#### What you should do
Show every line below where "lines" can be found.

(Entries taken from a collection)
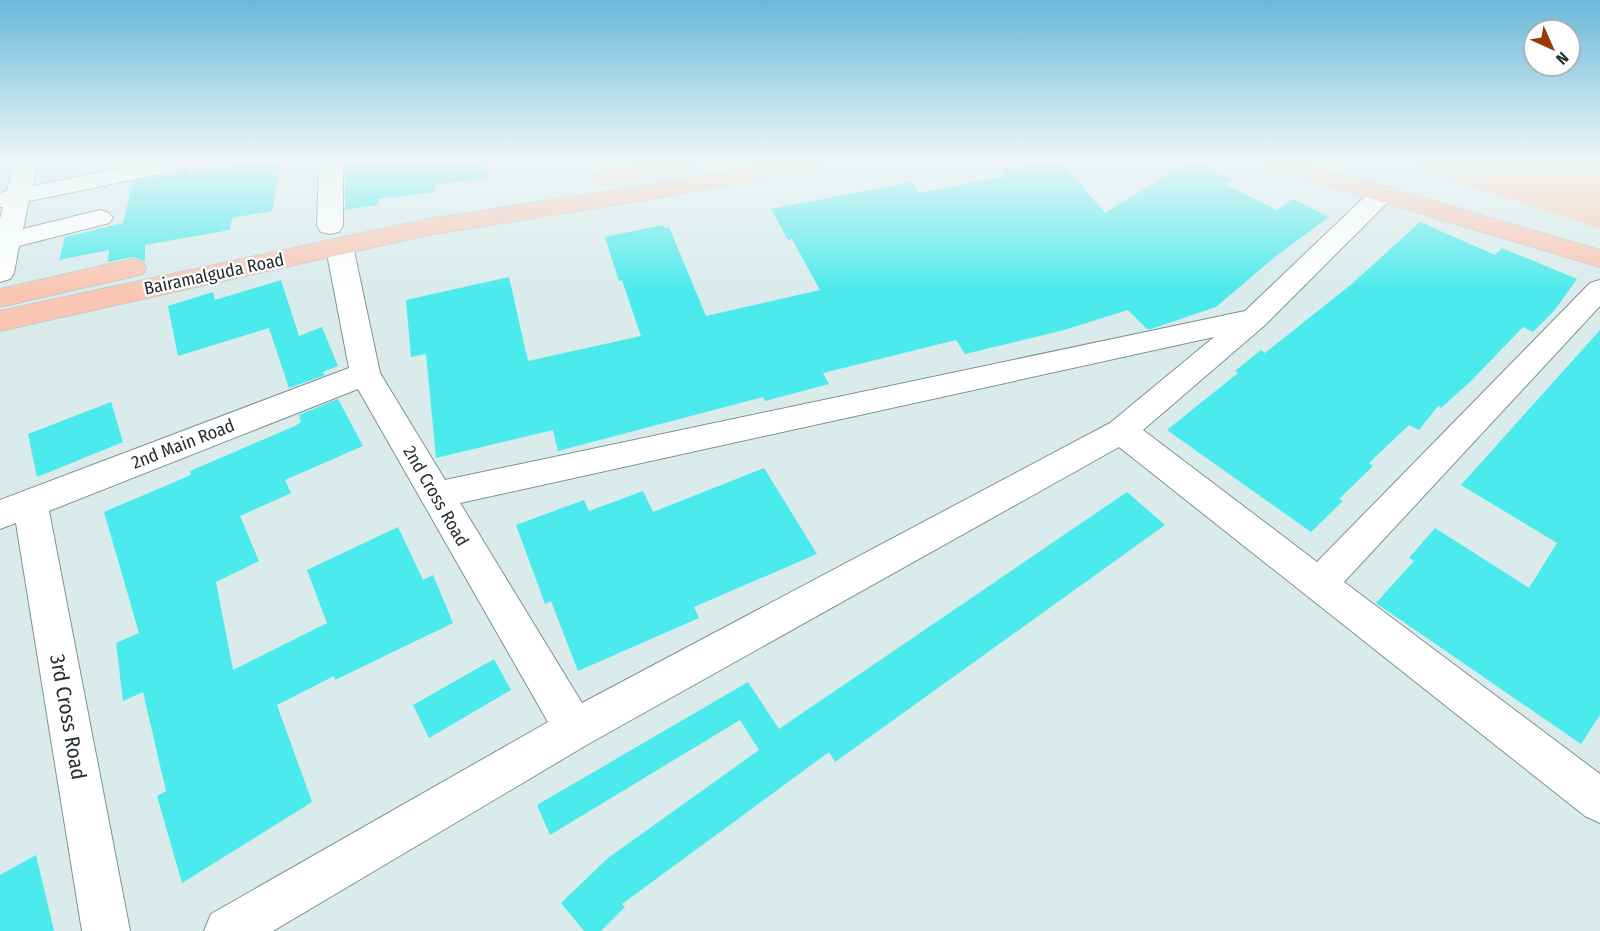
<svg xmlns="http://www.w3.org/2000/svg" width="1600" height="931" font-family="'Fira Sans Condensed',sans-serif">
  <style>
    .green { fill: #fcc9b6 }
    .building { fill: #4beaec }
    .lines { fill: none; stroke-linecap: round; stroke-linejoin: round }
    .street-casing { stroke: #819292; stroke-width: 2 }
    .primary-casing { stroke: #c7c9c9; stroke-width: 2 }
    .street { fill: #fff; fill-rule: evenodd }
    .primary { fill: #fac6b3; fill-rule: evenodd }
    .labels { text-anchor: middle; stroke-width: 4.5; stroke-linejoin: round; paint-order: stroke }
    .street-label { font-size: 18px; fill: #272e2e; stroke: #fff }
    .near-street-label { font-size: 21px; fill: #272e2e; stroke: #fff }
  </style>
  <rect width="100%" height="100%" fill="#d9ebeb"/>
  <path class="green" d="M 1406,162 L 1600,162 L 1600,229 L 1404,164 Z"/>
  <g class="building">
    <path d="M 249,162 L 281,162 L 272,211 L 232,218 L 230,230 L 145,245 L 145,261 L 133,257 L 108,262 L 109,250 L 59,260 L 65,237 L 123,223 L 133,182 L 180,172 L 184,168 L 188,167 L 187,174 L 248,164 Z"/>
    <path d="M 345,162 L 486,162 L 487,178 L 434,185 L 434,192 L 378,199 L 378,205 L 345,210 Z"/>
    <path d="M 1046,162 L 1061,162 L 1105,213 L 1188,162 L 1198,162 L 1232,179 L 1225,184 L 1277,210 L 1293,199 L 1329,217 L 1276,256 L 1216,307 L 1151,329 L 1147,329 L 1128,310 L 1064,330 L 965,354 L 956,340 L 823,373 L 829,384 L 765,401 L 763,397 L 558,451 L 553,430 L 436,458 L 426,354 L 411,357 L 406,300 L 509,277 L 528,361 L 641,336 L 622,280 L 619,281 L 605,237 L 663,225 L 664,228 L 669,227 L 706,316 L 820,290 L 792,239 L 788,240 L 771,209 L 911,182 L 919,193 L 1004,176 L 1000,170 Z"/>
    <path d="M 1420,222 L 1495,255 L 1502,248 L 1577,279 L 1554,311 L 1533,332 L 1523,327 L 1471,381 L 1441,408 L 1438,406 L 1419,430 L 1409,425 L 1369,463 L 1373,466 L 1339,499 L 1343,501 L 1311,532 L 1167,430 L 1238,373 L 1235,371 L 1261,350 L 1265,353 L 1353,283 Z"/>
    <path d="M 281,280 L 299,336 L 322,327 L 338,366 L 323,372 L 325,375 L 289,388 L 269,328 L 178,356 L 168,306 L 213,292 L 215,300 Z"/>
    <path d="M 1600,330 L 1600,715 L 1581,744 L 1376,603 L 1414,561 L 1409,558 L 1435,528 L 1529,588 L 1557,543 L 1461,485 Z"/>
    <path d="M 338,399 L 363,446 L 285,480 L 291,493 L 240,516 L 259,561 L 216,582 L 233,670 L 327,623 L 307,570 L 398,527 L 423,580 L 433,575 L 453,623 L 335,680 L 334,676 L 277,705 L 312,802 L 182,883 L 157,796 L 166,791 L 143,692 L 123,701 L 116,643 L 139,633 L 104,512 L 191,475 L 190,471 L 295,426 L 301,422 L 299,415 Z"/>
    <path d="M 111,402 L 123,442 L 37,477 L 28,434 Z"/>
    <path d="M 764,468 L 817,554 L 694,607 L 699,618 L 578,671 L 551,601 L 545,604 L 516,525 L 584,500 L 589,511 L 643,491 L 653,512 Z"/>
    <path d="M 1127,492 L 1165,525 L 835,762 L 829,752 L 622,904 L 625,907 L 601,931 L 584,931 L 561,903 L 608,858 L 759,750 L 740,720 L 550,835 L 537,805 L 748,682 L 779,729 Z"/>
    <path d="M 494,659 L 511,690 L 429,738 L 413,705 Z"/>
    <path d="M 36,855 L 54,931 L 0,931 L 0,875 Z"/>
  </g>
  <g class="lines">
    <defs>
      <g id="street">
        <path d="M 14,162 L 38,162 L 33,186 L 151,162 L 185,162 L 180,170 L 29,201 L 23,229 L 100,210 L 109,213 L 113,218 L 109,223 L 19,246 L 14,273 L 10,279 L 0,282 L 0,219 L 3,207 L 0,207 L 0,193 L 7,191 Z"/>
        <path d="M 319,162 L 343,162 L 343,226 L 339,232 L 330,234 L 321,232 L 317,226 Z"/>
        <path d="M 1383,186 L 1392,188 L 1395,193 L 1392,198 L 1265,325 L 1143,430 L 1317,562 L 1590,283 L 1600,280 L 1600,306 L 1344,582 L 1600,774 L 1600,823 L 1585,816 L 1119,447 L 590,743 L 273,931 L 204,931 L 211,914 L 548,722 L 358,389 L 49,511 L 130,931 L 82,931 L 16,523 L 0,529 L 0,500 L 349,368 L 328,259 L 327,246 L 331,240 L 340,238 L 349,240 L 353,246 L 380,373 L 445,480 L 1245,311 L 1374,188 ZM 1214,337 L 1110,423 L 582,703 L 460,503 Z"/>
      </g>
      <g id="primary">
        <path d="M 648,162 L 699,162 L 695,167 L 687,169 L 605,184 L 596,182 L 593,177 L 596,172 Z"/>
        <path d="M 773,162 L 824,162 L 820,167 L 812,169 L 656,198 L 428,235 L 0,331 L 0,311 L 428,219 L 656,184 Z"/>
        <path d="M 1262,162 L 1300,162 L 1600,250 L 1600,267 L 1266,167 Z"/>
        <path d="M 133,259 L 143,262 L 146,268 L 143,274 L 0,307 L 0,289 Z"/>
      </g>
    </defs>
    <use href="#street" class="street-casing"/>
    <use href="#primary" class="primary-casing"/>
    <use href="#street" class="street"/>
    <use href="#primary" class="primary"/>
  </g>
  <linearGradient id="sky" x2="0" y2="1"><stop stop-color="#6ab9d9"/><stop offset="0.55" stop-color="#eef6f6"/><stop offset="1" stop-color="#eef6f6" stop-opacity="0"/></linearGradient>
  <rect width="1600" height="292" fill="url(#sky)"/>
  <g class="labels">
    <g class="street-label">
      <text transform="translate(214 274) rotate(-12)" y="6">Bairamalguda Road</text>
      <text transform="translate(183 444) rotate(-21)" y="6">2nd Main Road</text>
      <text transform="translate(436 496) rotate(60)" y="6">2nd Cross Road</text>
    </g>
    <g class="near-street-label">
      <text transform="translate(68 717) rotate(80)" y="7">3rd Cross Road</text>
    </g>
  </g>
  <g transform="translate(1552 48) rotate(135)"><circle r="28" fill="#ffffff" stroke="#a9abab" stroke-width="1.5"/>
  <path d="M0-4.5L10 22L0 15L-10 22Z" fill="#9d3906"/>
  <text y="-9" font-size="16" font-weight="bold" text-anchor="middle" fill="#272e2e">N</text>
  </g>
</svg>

#### Response
    .lines { fill: none; stroke-linecap: round; stroke-linejoin: round }
  <g class="lines">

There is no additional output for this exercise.